Exercise details —
How many lines in the records below hold the word "wrist"? Answer with the number alone.

====== Record set

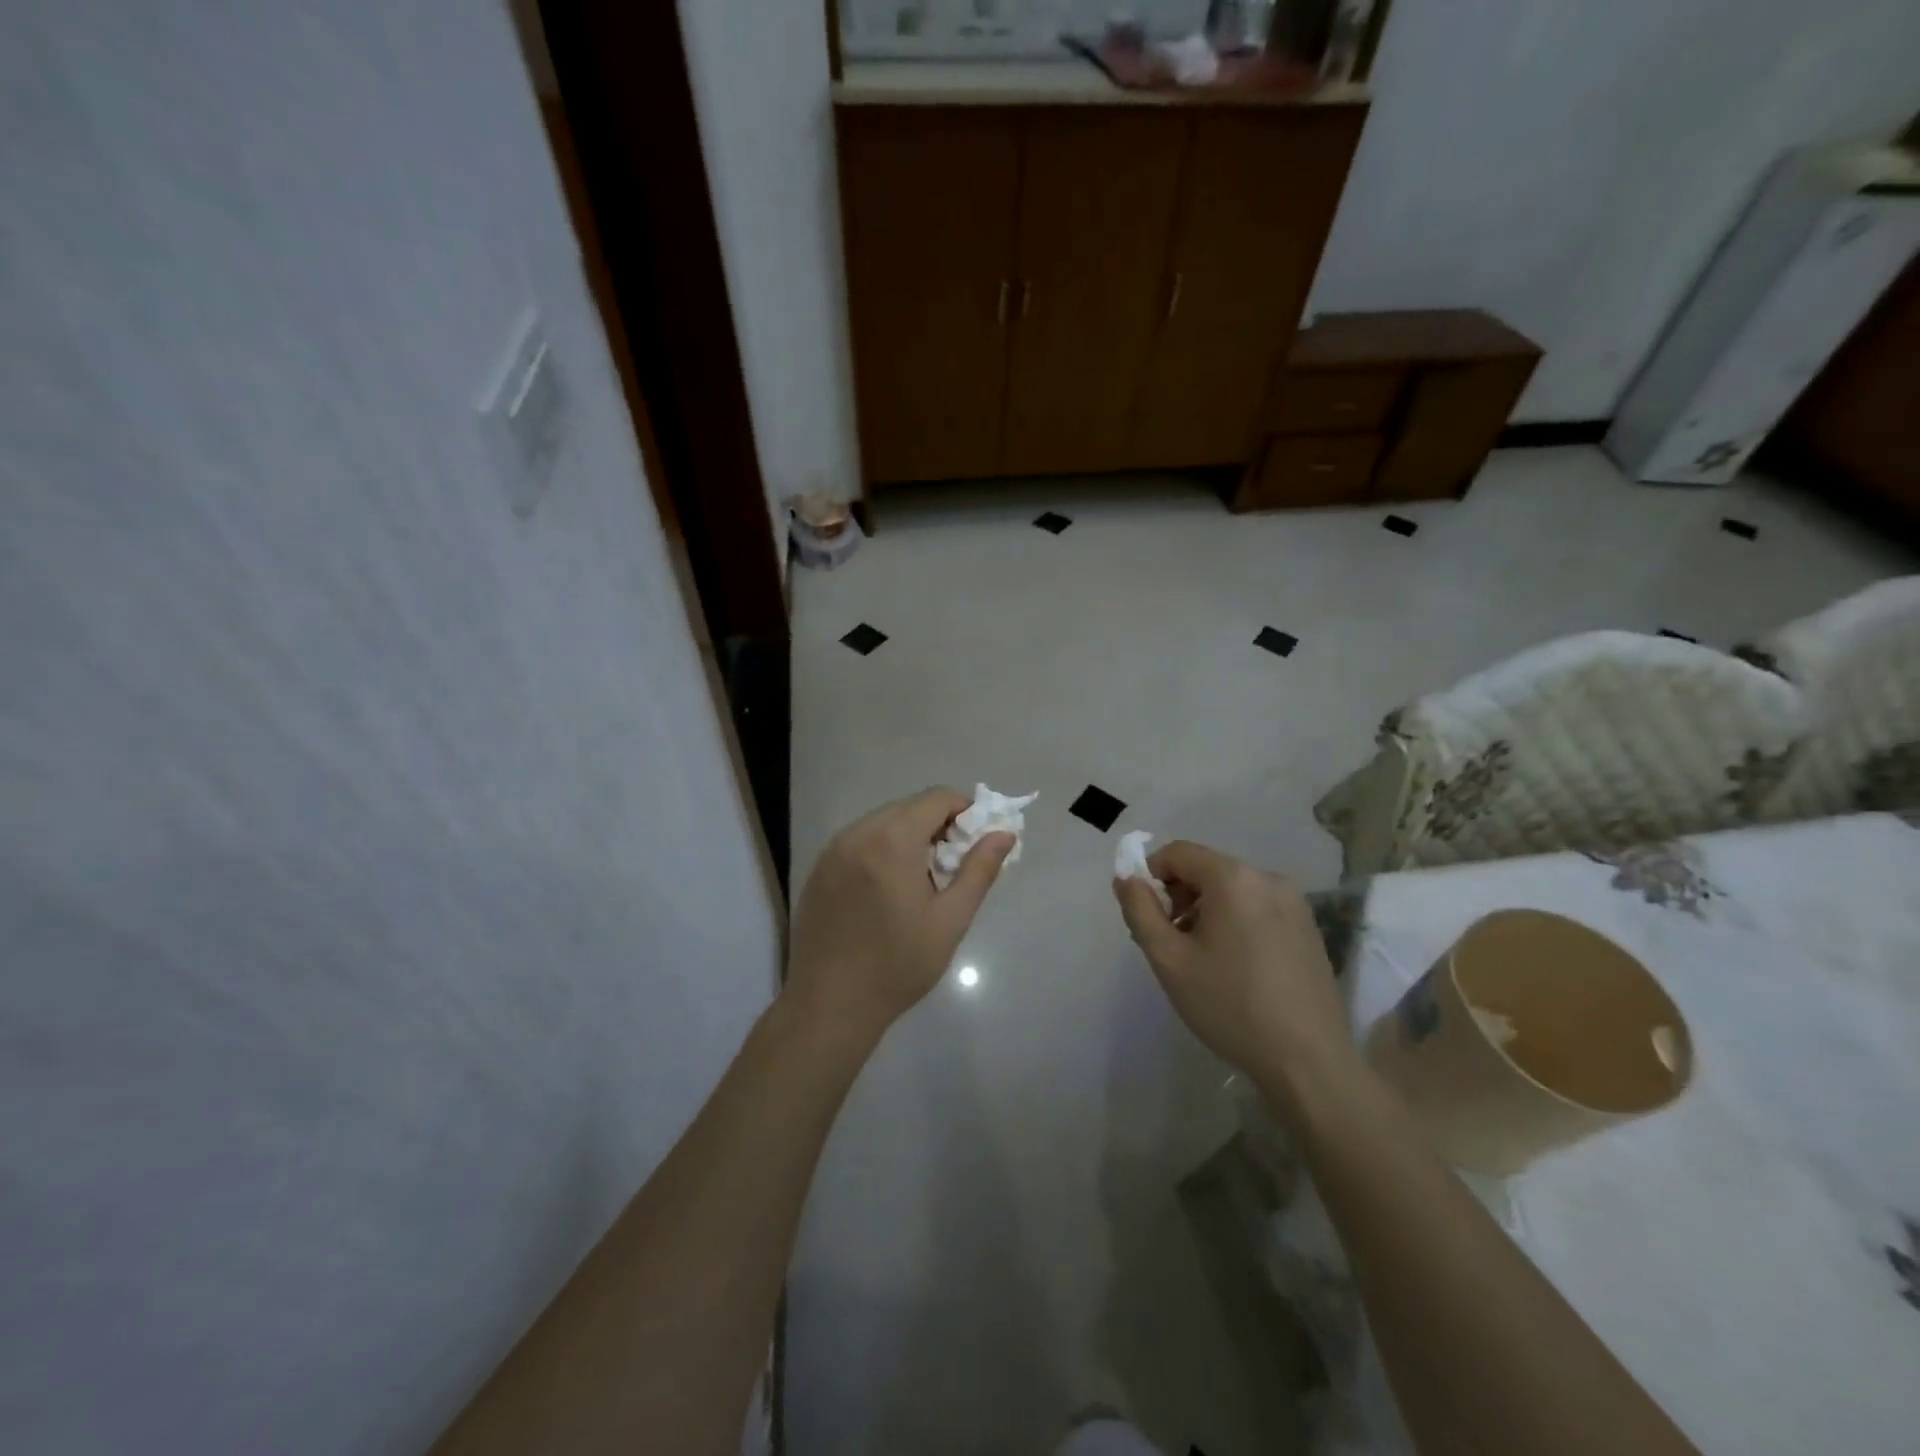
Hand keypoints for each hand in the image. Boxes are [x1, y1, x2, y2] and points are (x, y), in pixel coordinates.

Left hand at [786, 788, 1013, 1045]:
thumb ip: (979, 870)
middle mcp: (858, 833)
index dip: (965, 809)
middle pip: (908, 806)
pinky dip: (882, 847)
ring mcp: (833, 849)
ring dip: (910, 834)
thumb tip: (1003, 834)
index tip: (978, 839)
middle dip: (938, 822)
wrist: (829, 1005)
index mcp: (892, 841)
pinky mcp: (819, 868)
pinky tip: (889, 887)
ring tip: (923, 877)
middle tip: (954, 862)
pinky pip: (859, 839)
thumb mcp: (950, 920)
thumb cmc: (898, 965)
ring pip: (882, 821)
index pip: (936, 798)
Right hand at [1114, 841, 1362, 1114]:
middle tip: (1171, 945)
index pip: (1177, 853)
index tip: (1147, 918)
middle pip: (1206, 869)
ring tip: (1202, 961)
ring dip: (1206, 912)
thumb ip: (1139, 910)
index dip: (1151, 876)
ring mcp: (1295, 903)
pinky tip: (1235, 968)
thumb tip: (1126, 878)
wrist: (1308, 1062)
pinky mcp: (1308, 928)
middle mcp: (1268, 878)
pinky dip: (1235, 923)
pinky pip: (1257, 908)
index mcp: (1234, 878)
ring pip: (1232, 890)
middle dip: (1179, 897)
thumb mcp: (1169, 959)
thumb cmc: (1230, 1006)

============
====== Record set

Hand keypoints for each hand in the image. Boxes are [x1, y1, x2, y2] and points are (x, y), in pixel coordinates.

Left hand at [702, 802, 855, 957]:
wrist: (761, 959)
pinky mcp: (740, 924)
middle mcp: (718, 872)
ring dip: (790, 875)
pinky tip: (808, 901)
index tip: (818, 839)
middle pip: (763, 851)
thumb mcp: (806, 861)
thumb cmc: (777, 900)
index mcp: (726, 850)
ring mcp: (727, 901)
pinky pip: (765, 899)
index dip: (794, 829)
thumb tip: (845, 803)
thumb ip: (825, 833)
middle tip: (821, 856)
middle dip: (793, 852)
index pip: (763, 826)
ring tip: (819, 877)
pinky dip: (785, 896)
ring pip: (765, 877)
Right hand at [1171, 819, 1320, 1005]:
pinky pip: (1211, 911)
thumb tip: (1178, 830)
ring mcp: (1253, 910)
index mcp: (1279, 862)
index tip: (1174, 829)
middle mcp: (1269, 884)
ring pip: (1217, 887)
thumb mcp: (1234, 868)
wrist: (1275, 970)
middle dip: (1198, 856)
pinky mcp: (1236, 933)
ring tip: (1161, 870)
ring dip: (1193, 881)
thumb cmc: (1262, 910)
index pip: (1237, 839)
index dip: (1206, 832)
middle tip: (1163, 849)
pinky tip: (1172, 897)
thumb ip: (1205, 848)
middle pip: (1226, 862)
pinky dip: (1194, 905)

============
====== Record set

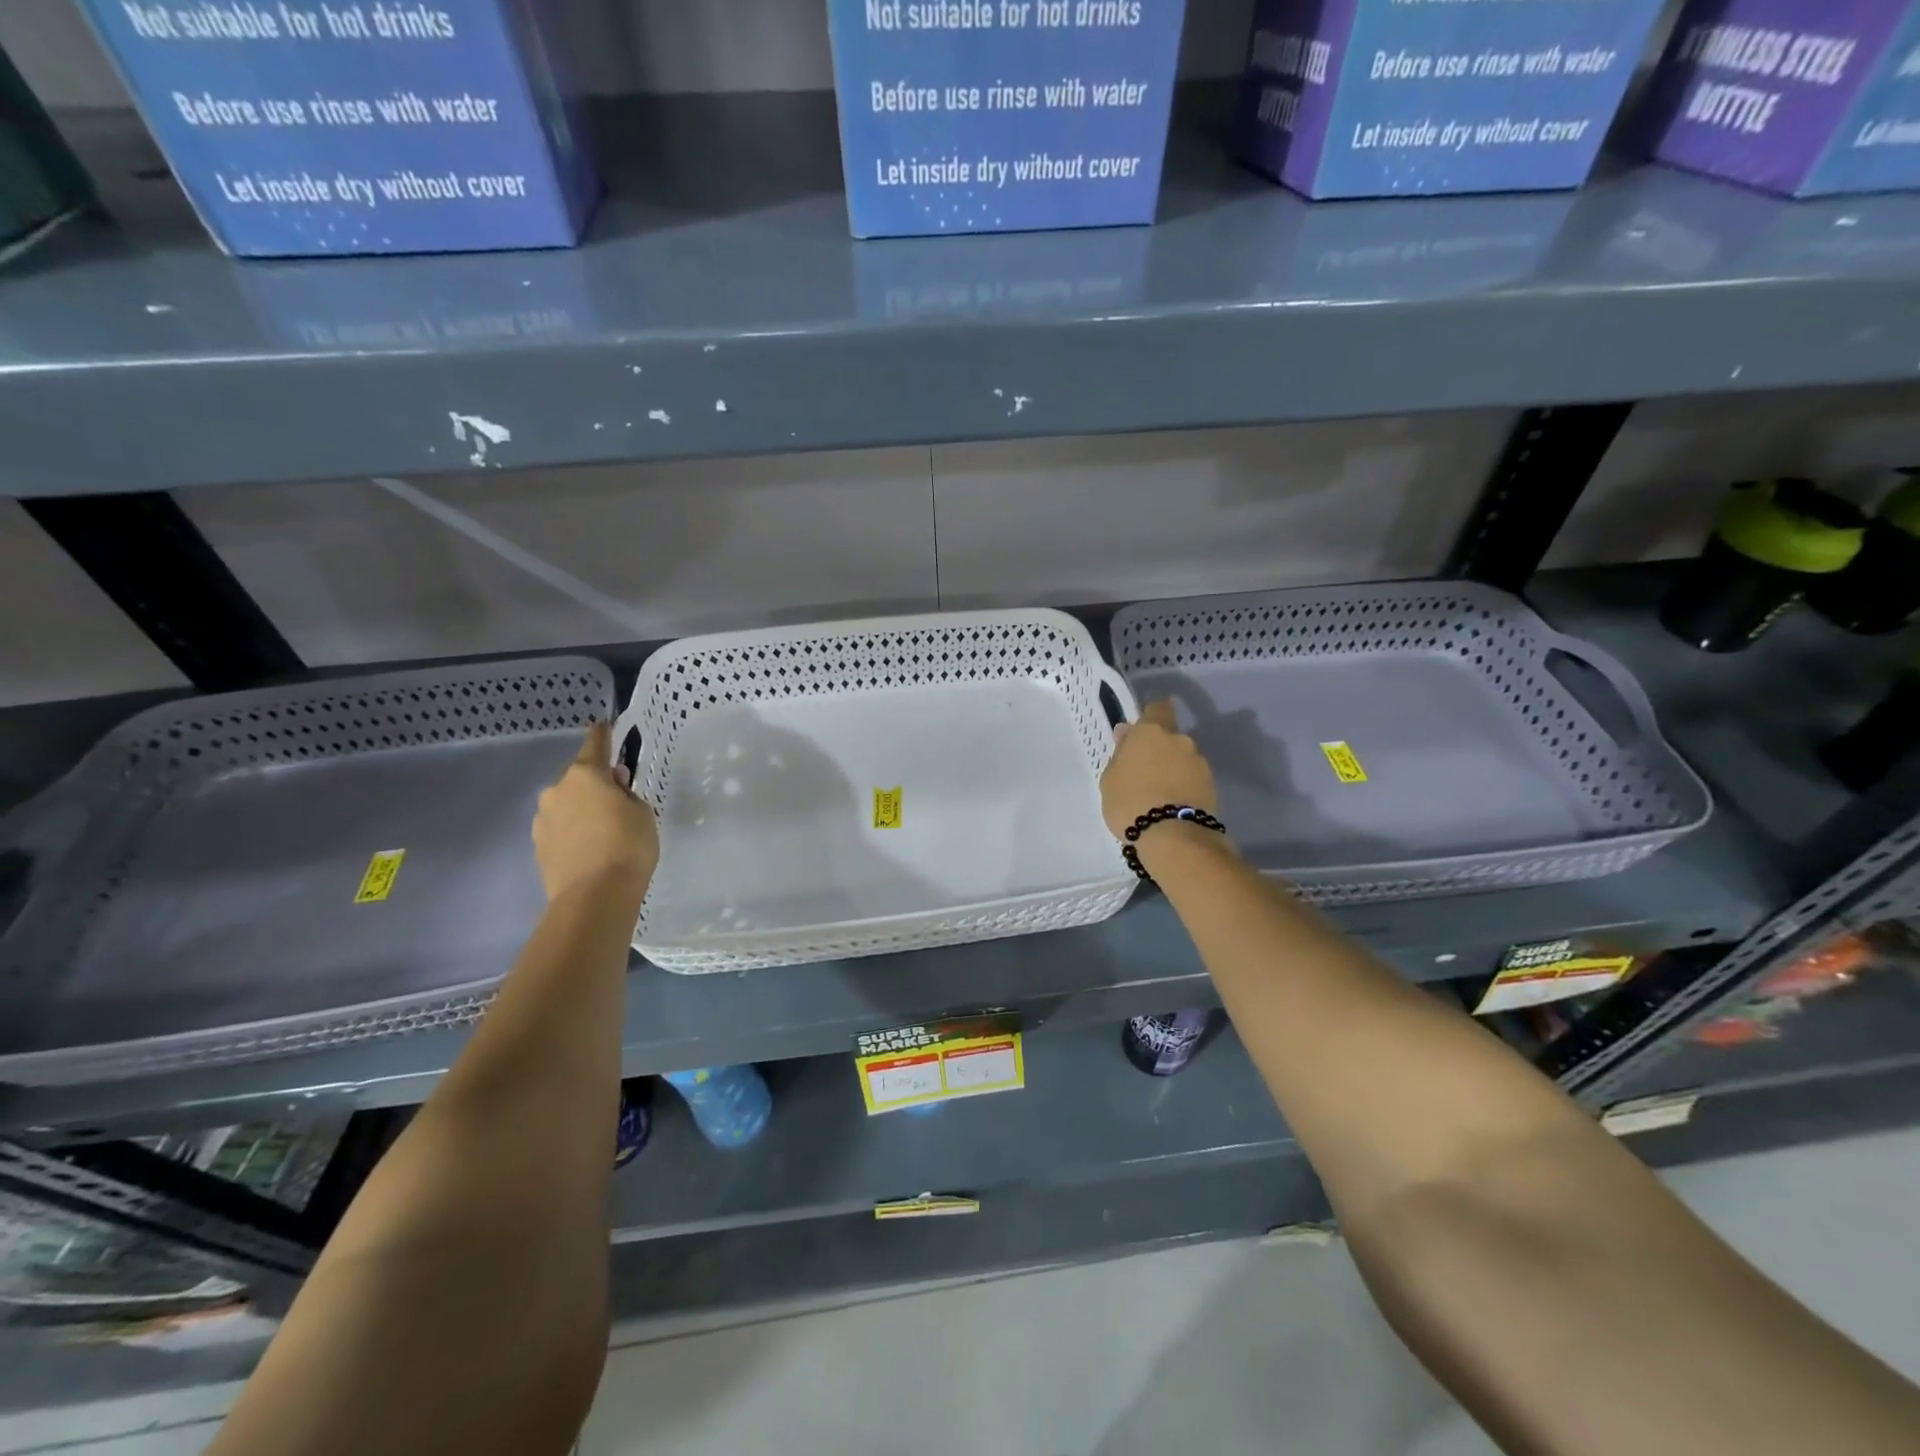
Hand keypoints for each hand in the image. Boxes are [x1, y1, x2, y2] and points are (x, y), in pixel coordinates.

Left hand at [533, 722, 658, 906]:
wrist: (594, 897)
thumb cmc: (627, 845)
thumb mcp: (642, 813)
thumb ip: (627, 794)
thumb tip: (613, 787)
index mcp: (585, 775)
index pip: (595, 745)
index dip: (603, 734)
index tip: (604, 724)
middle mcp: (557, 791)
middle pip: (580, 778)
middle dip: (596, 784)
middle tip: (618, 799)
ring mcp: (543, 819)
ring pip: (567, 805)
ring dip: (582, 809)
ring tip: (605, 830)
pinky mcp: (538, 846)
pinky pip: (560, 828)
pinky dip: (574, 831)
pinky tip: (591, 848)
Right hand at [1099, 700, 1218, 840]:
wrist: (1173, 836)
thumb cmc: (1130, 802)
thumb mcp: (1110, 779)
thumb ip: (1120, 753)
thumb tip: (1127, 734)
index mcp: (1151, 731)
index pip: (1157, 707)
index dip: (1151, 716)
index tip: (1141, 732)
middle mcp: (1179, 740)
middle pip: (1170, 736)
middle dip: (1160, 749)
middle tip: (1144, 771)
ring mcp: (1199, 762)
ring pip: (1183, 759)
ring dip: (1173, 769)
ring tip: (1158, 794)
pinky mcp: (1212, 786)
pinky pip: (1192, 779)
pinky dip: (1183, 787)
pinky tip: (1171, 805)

============

Exercise answer —
6